Installé sur le site des émeutes de 1969, considérées comme le point de départ du mouvement moderne pour les droits LGBTQ+, le drapeau arc-en-ciel avait été retiré en février par les autorités fédérales, invoquant le respect des règles encadrant l’affichage des drapeaux.
La décision avait immédiatement suscité une vive indignation parmi les militant·e·s, les historien·ne·s et plusieurs élu·e·s, qui y voyaient une tentative d’effacement de la mémoire LGBTQ+.
Une contestation rapide et efficace
Dans les jours suivant le retrait, plusieurs organisations — dont la Gilbert Baker Foundation, Equality New York et Village Preservation — ont intenté une poursuite contre le gouvernement fédéral, arguant que le drapeau constituait un symbole historique indissociable du site.
L’affaire s’est conclue par une entente déposée devant un tribunal fédéral de New York. Celle-ci stipule que le drapeau de la Fierté devra être réinstallé dans un délai de sept jours et ne pourra plus être retiré, sauf pour des raisons pratiques comme l’entretien.
Le drapeau américain continuera d’occuper le sommet du mât, suivi du drapeau arc-en-ciel et de celui du Service des parcs nationaux.
Une reconnaissance officielle
Pour les groupes impliqués, cette entente confirme ce qu’ils soutenaient depuis le départ : le drapeau de la Fierté fait partie intégrante de l’histoire de Stonewall et mérite d’y être présent de façon permanente.
Créé en 1978 par l’artiste Gilbert Baker, le drapeau arc-en-ciel est devenu un symbole universel de diversité, de résistance et de fierté LGBTQ+.
« Cette résolution garantit que le drapeau continuera de flotter à cet endroit, affirmant sa place légitime au cœur du mouvement », a souligné la fondation qui porte le nom de son créateur.
Une victoire dans un contexte tendu
Le retrait initial du drapeau s’inscrivait dans un contexte plus large de restrictions visant la visibilité LGBTQ+ dans certains espaces publics fédéraux, notamment sous l’administration Trump.

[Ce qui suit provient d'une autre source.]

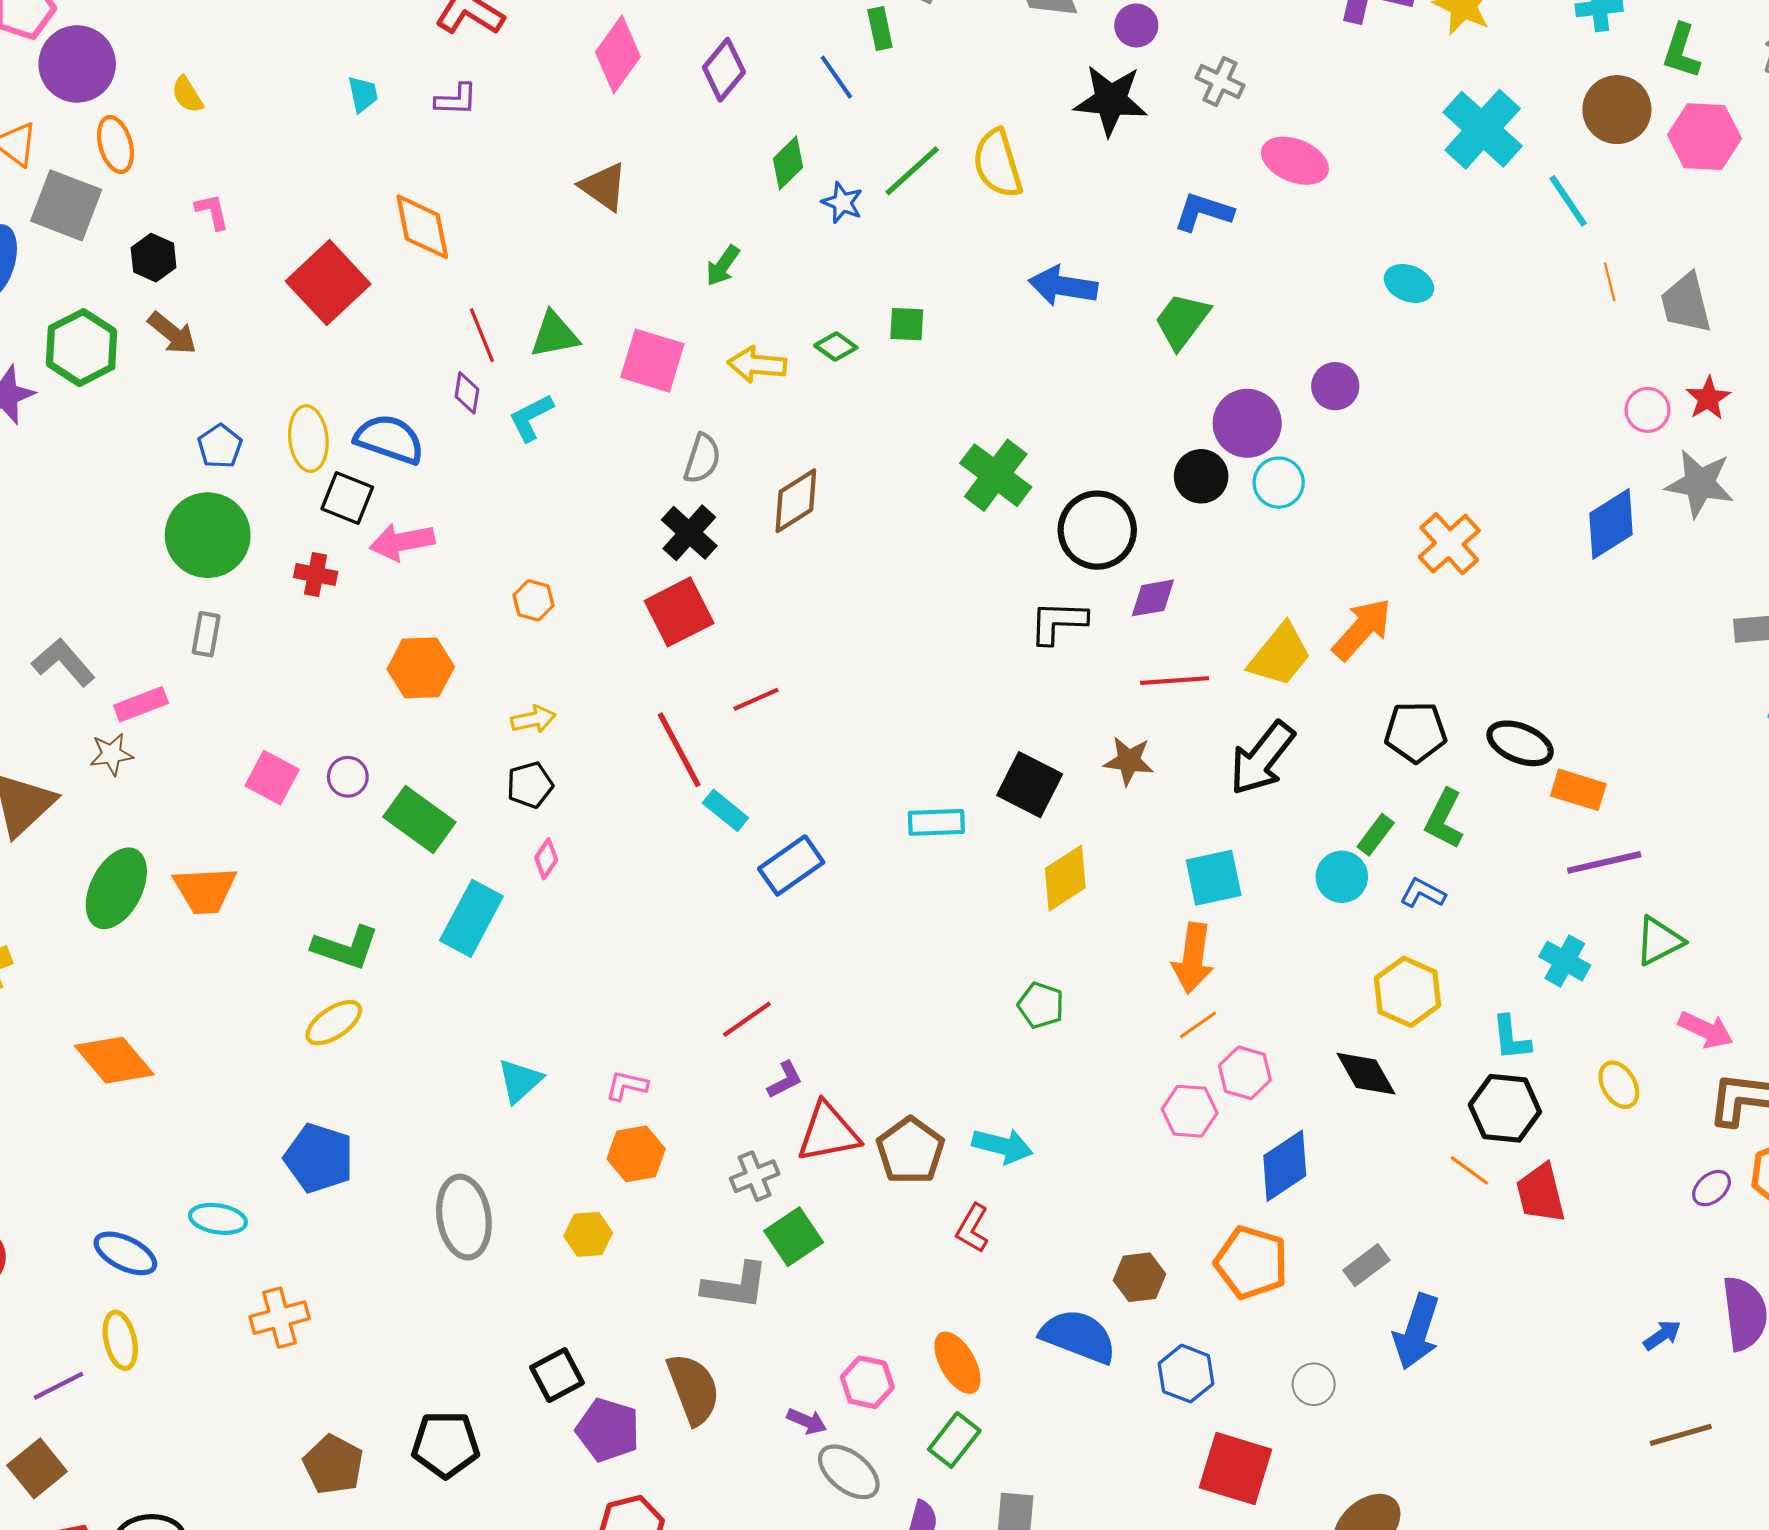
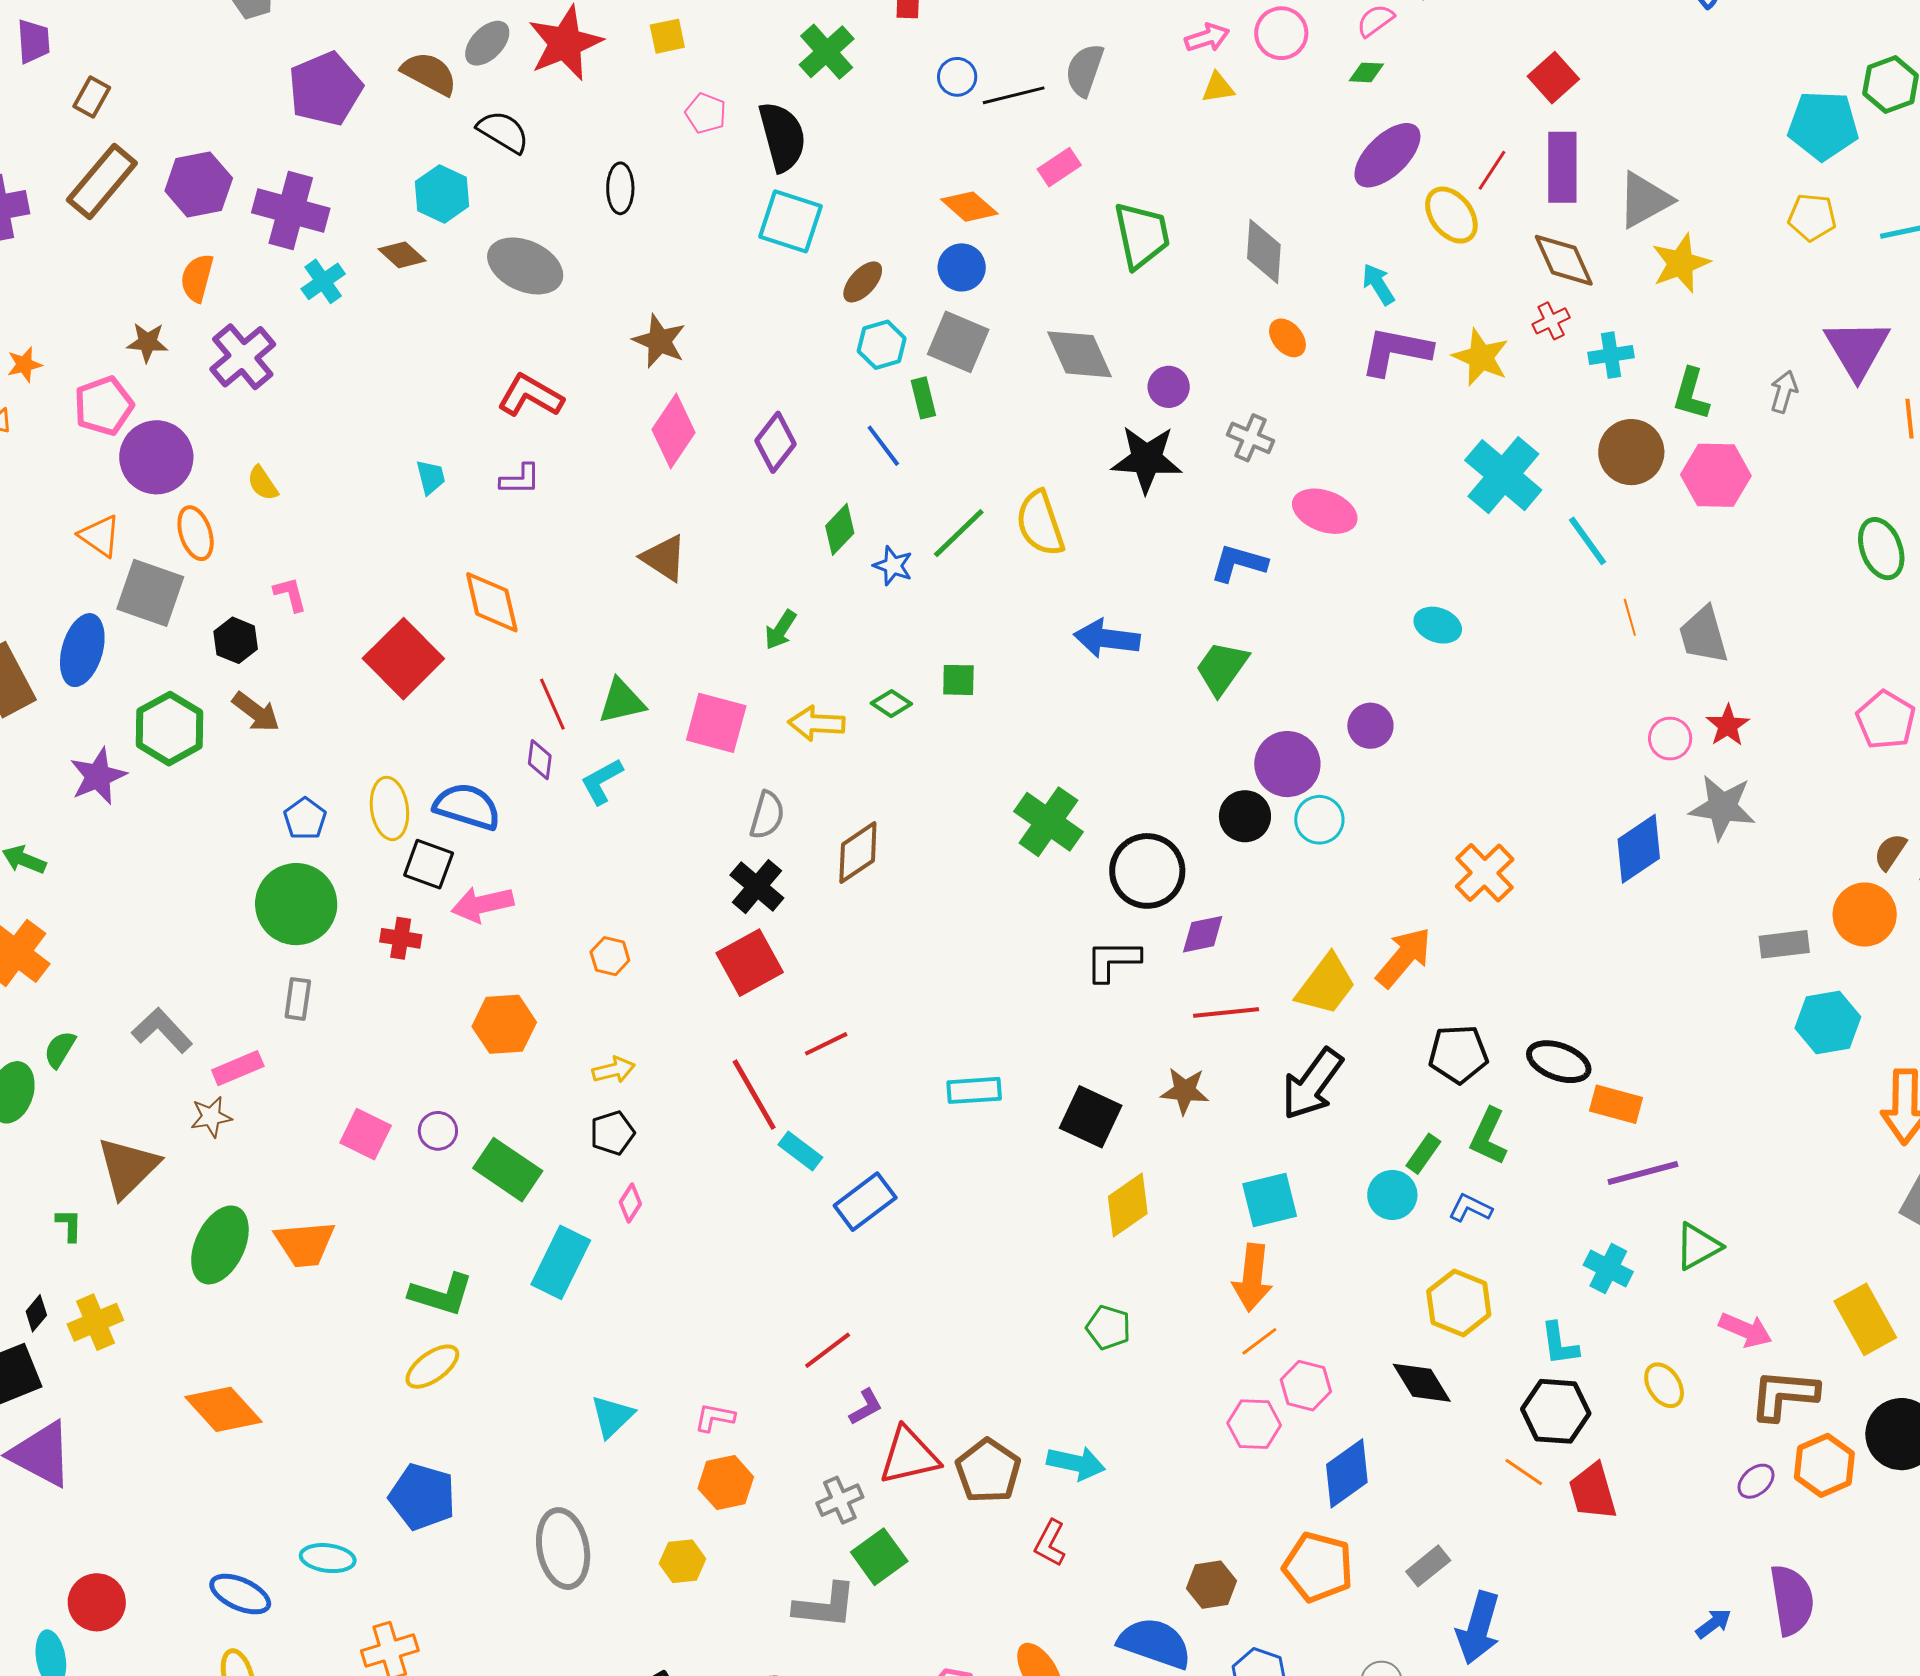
cyan rectangle: (936, 822) -> (974, 1090), moved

La mobilisation rapide de la société civile — et la décision juridique qui en a découlé — témoignent de l’importance des symboles dans les luttes contemporaines pour l’égalité.
Car au-delà du geste, c’est toute une mémoire collective qui est en jeu. Et à Stonewall, lieu fondateur de la résistance LGBTQ+, cette mémoire continuera désormais de flotter au grand jour.